De premiers auteurs se fixent pour objectif de photographier la réalité présente, de la restituer afin d’essayer d’en prendre conscience, d’autres entreprennent de l’analyser en mettant souvent en avant les particularités de l’histoire et de la géographie du pays. Ces écrits ne manquent pas le plus souvent d’être polémiques, leurs affirmations sont parfois excessives, contestables, prêtant le flanc à de nombreuses critiques. Elles ont le mérite d’initier dans le pays une culture du débat qui lui a fait et lui fait encore trop souvent défaut, tant dans les conversations privées qu’au plus haut niveau de l’expression artistique. Aussi convient-il de voir là un élément heureux de l’évolution des lettres, et on ne peut que regretter l’indifférence des « grands » éditeurs à l’égard de cette forme d’expression nouvelle. Aussi, allons-nous essayer dans notre revue de commencer à lui donner modestement une petite place.
Dans cette perspective, nous avons choisi de faire découvrir aujourd’hui un ouvrage de Mikhaïl Veller, un auteur qui n’est pas inconnu en France.
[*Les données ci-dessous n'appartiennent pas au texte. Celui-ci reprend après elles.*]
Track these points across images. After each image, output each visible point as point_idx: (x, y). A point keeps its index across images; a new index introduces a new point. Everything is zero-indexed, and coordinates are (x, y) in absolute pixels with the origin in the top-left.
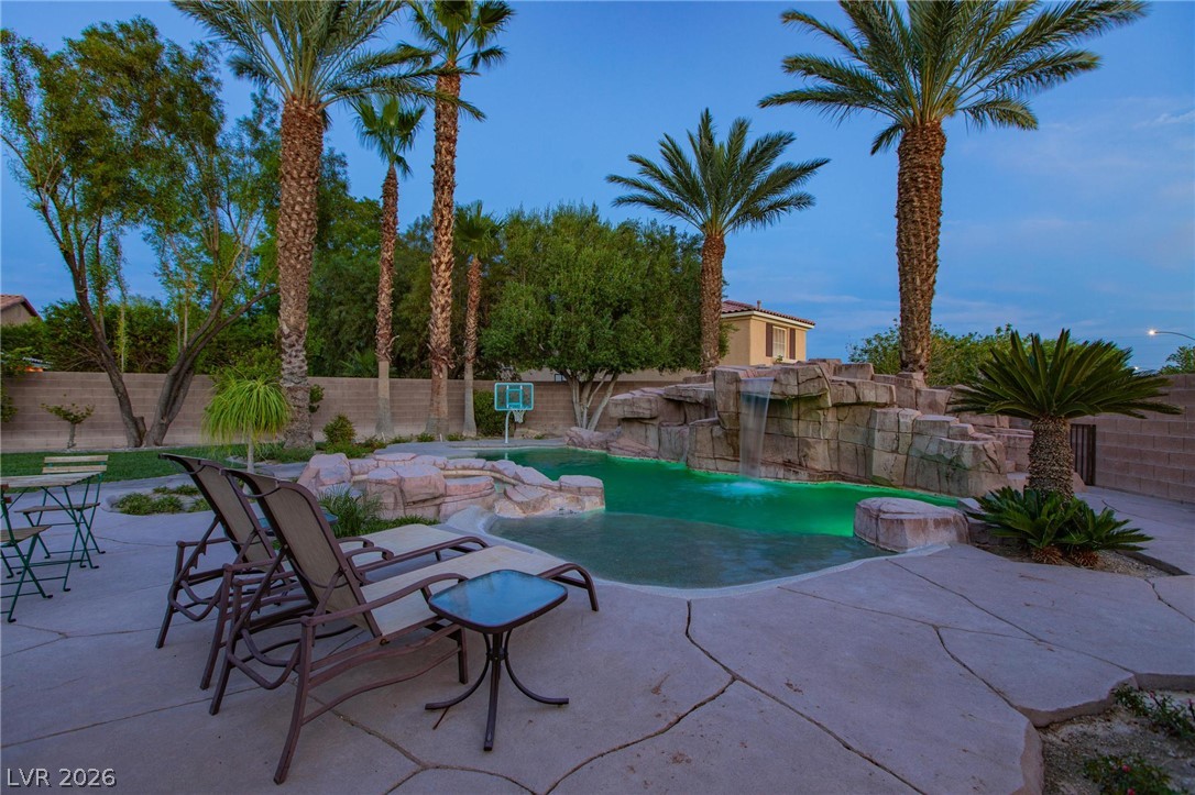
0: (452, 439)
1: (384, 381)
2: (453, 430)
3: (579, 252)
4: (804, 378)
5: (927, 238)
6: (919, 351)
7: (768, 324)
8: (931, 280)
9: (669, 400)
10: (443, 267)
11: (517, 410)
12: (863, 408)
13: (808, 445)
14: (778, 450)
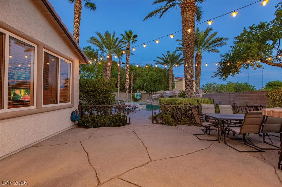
0: (129, 102)
1: (119, 93)
2: (129, 101)
3: (148, 73)
4: (173, 93)
5: (198, 72)
9: (161, 96)
10: (128, 75)
11: (139, 97)
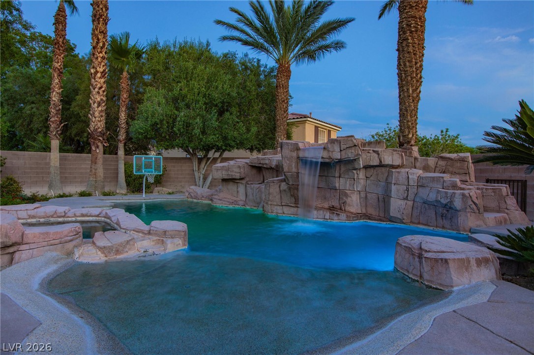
0: (105, 194)
1: (55, 156)
2: (107, 190)
3: (195, 68)
4: (345, 146)
5: (416, 63)
6: (410, 136)
7: (316, 126)
8: (418, 91)
9: (253, 167)
10: (99, 75)
11: (150, 174)
12: (383, 169)
13: (346, 195)
14: (325, 198)
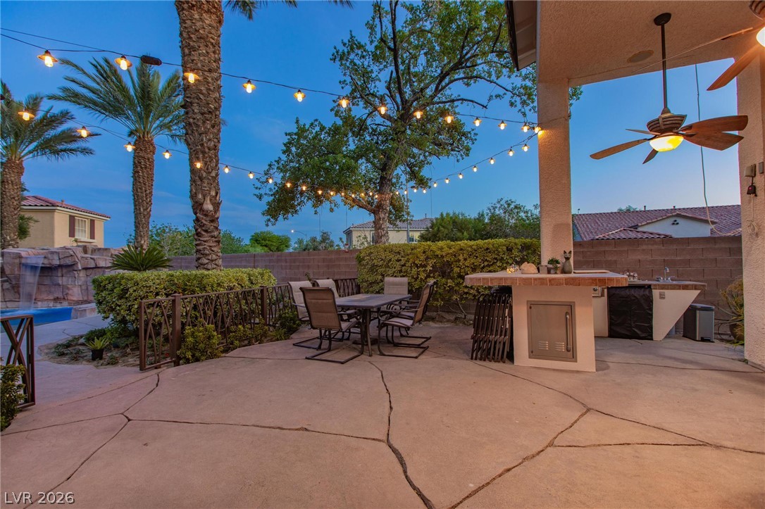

Avant la publication que nous avons faite (dans notre numéro 18 de février 1996) de La danse du sabre (dans une traduction de Maya Minoustchine), les éditions Noir sur Blanc avaient en effet fait découvrir, six mois seulement après leur parution, Les Légendes de la perspective Nevsky (1993), et l’écrivain avait à cette occasion été qualifié dans Le Monde de « trublion des lettres russes. »
Aujourd’hui, celui qui « troublait » le paysage littéraire par l’acuité ironique et toujours amusée de son regard vient de faire paraître un recueil d’articles que son éditeur lui-même qualifie de « féroce » et dans lequel il s’attache à passer en revue les problèmes les plus aigus de la réalité russe et parfois mondiale actuelle.
D’origine juive lui-même, son article le plus développé et qui ouvre le recueil a pour titre : « Les Juifs comme avant-garde de l’autodestruction de la civilisation », après quoi, au fil de 22 écrits sont évoqués les Russes et l’argent, les Russes et le pouvoir, les Russes et l’avenir du pays, les Russes et la religion…
Les extraits de l’article que nous publions prennent à bras le corps ce que l’auteur définit comme « les grands mythes russes » et si certaines de ses affirmations sont à débattre, il convient cependant de les considérer en regard avec les propos lénifiants qui ont si souvent été exprimés sur ces mêmes sujets.